Executive Director Richard Schultz says the NCAA must let politicians know it is doing a good job to keep the federal government out of college athletics.

"We have some of the same misconceptions in Congress that we have nationally about the health of intercollegiate athletics," Schultz said Monday."We have to do a better job with our congressmen and senators of making sure they understand . . . some of the major progress that's taken place in the last two or three years on academic progress and graduation rates."

Schultz was responding to comments made earlier Monday by U.S. Rep. Tom McMillen, D-Md., at the NCAA Presidents Commission forum. McMillen, a former college and pro basketball star, told the group of college and university presidents, chancellors and other administrators that federal involvement could happen if the NCAA fails to balance athletics with academics.

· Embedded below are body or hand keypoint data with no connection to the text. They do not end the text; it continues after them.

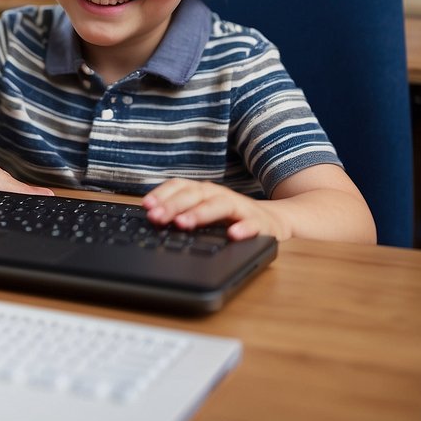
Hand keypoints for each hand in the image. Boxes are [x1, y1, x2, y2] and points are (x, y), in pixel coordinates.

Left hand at [142, 178, 290, 240]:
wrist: (274, 219)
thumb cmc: (230, 216)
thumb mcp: (203, 210)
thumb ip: (180, 212)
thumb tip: (150, 217)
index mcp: (204, 191)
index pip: (180, 186)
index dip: (162, 194)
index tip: (146, 206)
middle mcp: (220, 195)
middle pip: (195, 195)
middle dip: (173, 205)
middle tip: (156, 217)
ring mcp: (241, 207)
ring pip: (220, 205)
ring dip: (200, 213)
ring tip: (183, 223)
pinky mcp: (261, 223)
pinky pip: (253, 224)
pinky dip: (244, 229)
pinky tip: (232, 234)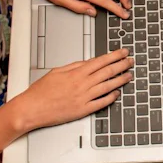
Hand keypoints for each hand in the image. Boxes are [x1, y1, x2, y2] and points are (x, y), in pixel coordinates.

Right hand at [12, 49, 133, 131]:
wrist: (31, 109)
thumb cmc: (41, 91)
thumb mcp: (57, 71)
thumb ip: (75, 66)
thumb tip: (88, 62)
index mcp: (76, 73)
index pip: (101, 61)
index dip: (114, 56)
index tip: (123, 52)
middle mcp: (82, 85)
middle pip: (108, 72)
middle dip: (122, 65)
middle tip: (131, 61)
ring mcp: (84, 98)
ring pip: (108, 87)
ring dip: (120, 80)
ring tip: (129, 75)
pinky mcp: (83, 110)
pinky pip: (101, 103)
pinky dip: (111, 98)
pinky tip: (117, 93)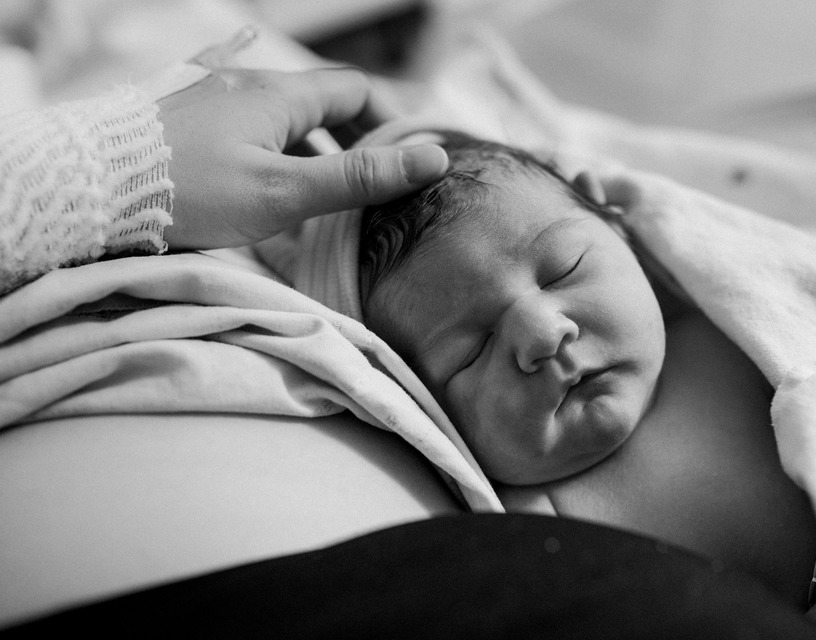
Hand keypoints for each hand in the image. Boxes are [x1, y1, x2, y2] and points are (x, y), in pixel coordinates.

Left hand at [157, 63, 447, 249]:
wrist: (92, 188)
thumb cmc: (191, 193)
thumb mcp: (284, 192)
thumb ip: (357, 176)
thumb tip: (431, 159)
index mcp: (279, 95)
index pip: (354, 90)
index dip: (386, 121)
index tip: (402, 158)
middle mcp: (247, 82)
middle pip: (318, 98)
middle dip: (350, 133)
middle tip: (364, 178)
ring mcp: (211, 93)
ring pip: (278, 111)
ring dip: (306, 142)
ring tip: (313, 188)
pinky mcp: (182, 112)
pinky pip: (240, 115)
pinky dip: (265, 138)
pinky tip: (257, 164)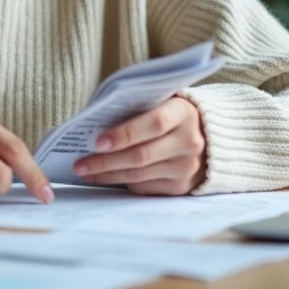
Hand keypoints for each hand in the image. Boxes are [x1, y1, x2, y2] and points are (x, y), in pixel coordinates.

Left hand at [73, 96, 206, 194]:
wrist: (208, 136)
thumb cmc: (171, 113)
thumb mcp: (161, 101)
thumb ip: (136, 108)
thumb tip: (95, 125)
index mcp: (183, 113)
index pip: (153, 124)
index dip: (124, 134)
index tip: (97, 142)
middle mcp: (189, 142)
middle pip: (141, 155)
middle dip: (105, 161)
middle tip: (79, 164)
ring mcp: (186, 167)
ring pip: (139, 175)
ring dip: (108, 175)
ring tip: (85, 172)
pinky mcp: (181, 186)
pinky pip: (145, 187)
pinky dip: (122, 182)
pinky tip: (105, 178)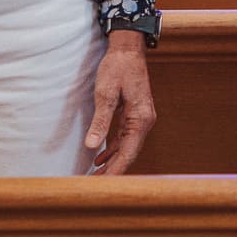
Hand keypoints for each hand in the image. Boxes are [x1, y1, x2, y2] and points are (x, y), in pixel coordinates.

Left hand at [86, 30, 156, 174]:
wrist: (128, 48)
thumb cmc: (117, 68)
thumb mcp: (106, 94)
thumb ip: (100, 121)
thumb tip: (91, 146)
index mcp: (141, 118)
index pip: (127, 153)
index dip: (114, 171)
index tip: (101, 187)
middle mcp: (145, 121)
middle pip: (129, 154)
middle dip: (112, 171)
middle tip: (93, 188)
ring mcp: (141, 118)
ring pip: (127, 148)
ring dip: (112, 163)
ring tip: (95, 178)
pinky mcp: (134, 114)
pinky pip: (125, 138)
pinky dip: (112, 150)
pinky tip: (99, 158)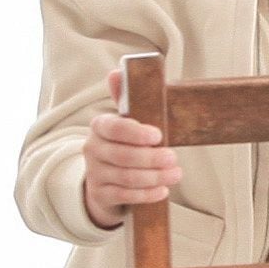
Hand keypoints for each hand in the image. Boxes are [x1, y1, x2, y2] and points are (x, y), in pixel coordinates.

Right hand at [82, 69, 182, 228]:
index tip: (158, 135)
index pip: (113, 127)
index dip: (135, 133)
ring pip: (126, 177)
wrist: (105, 177)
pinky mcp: (101, 194)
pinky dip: (146, 194)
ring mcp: (95, 173)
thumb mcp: (126, 119)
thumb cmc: (124, 142)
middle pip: (122, 156)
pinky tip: (162, 191)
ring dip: (154, 177)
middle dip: (151, 158)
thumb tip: (116, 71)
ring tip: (176, 174)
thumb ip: (125, 98)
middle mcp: (92, 149)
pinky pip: (124, 196)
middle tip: (174, 157)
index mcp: (100, 126)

Chuck Neinas, executive director of the College Football Association, agreed with Schultz that the NCAA has made progress in recent years.

"Proposition 48 and the drug-testing program were designed to take care of problems," Neinas said. "Everything seems to be getting better."

Proposition 48 set a national standard of a 700 minimum on SAT tests and 2.0 high school grade-point average on required courses for incoming freshmen to be eligible to play intercollegiate sports.

Schultz and Neinas spoke at a news conference following Monday's sessions on membership structure and legislative rule-making procedures.

Schultz said he was pleased with the group's debates over what he termed the NCAA's "meat and potato" issues.